## PROBLEM
Begin at the line below that has "base cabinet, located at [x1=130, y1=319, x2=195, y2=426]" and stop after the line that has "white cabinet, located at [x1=325, y1=40, x2=471, y2=198]". Please restate only those lines, word for word.
-- RECORDS SHOWN follows --
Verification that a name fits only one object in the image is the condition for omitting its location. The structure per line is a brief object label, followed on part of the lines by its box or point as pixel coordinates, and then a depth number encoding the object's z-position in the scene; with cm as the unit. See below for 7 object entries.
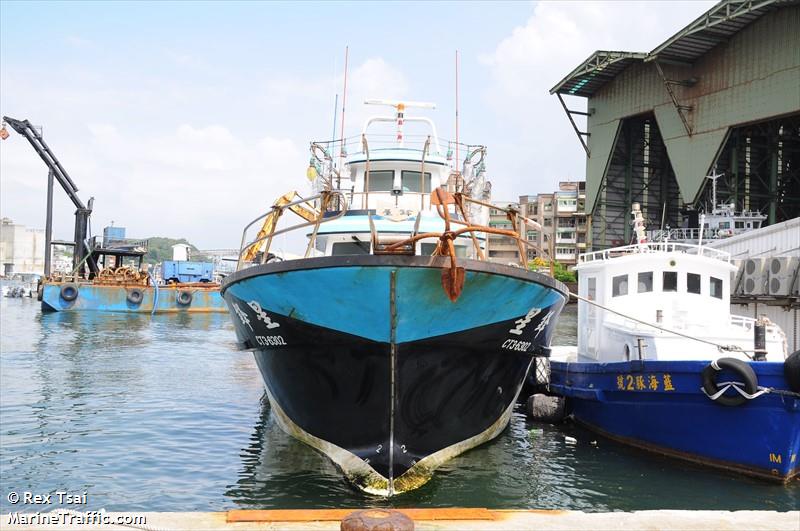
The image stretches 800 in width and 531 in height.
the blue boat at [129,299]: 4694
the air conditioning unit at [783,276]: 2479
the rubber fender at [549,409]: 1510
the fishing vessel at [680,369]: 1044
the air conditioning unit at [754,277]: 2659
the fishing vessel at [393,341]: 879
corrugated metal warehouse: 3834
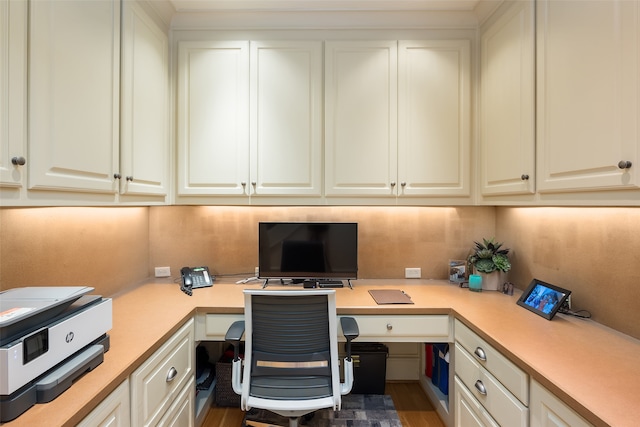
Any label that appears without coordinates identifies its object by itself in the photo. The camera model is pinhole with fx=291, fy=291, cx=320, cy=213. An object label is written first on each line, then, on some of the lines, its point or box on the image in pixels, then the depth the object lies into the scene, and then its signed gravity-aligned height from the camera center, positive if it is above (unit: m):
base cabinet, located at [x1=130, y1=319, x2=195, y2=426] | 1.16 -0.78
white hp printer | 0.77 -0.39
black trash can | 2.23 -1.20
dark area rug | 1.92 -1.38
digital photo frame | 1.49 -0.45
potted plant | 1.97 -0.32
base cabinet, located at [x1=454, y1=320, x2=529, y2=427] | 1.16 -0.77
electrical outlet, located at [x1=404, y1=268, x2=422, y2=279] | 2.29 -0.45
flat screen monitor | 2.10 -0.25
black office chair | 1.38 -0.66
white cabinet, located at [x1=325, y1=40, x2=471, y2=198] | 1.95 +0.66
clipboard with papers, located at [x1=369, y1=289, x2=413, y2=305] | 1.78 -0.52
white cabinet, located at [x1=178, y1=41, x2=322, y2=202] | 1.94 +0.65
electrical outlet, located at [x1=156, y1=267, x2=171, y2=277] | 2.29 -0.45
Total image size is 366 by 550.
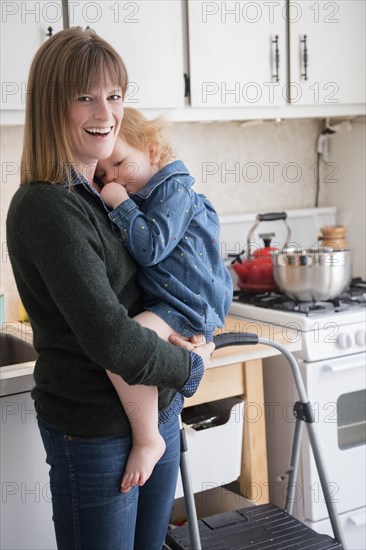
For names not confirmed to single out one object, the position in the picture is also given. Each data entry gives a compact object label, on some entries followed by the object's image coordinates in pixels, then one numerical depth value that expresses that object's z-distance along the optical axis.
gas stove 2.42
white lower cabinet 1.96
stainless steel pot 2.54
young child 1.36
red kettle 2.79
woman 1.22
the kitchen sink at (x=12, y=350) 2.32
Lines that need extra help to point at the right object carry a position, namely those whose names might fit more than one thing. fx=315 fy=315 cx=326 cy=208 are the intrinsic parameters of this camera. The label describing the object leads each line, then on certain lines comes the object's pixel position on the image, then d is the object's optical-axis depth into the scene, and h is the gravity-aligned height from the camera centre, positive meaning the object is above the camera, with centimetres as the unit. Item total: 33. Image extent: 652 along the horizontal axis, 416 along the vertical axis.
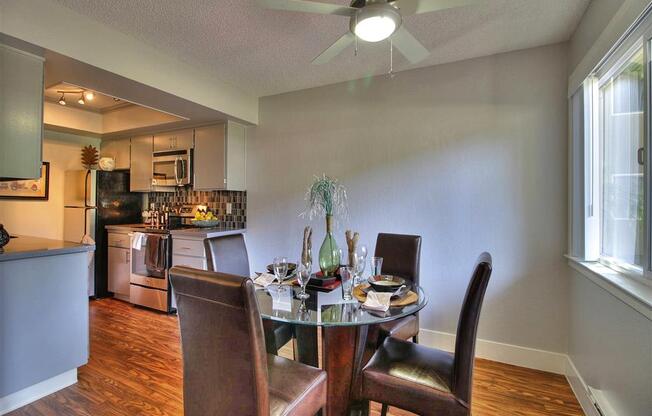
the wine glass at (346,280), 173 -40
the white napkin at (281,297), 154 -48
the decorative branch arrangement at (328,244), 195 -22
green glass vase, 194 -28
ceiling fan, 140 +91
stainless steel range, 353 -73
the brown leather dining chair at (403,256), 216 -35
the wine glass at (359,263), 188 -33
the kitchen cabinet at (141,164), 416 +58
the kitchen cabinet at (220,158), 356 +59
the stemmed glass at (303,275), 167 -35
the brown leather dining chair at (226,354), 105 -52
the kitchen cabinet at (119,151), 436 +80
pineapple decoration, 399 +64
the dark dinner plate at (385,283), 174 -43
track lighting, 345 +126
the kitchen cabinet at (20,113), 191 +58
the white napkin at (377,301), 147 -45
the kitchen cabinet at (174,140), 386 +85
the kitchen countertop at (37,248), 193 -28
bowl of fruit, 375 -14
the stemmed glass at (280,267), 179 -33
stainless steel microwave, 385 +50
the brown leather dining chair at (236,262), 186 -38
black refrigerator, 393 -4
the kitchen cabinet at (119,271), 390 -81
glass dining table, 139 -57
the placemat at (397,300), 157 -46
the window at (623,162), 152 +28
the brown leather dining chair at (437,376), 129 -73
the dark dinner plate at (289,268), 210 -41
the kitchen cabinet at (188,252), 342 -49
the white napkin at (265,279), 192 -45
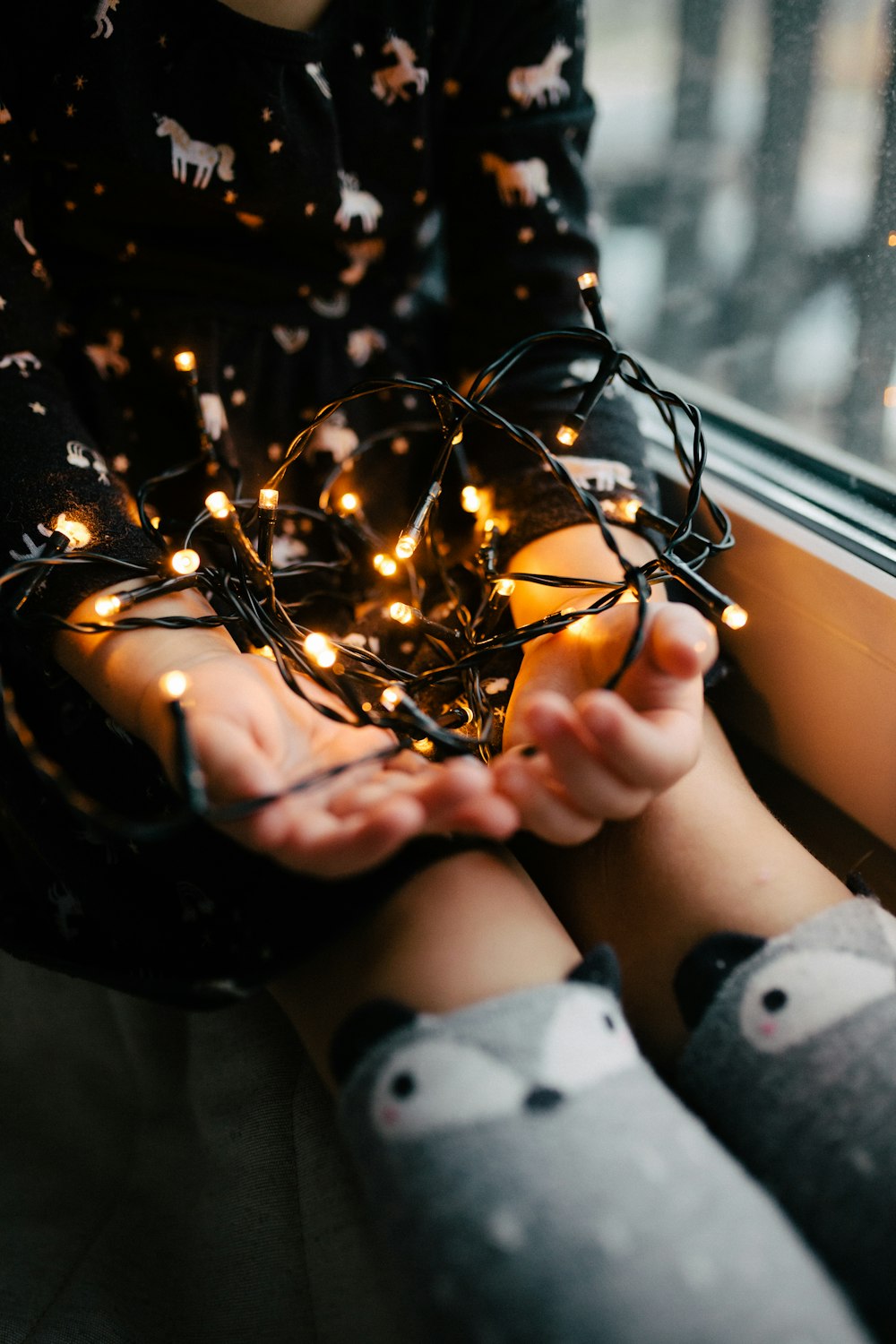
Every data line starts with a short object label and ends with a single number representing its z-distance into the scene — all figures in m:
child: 0.34
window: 0.71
-- RECORDS SHOWN concluded --
## SOLUTION TO THE EXERCISE
base cabinet, located at [x1=130, y1=319, x2=195, y2=426] | 1.16 -0.78
white hp printer | 0.77 -0.39
black trash can | 2.23 -1.20
dark area rug | 1.92 -1.38
digital photo frame | 1.49 -0.45
potted plant | 1.97 -0.32
base cabinet, located at [x1=454, y1=320, x2=529, y2=427] | 1.16 -0.77
electrical outlet, located at [x1=404, y1=268, x2=422, y2=279] | 2.29 -0.45
flat screen monitor | 2.10 -0.25
black office chair | 1.38 -0.66
white cabinet, located at [x1=325, y1=40, x2=471, y2=198] | 1.95 +0.66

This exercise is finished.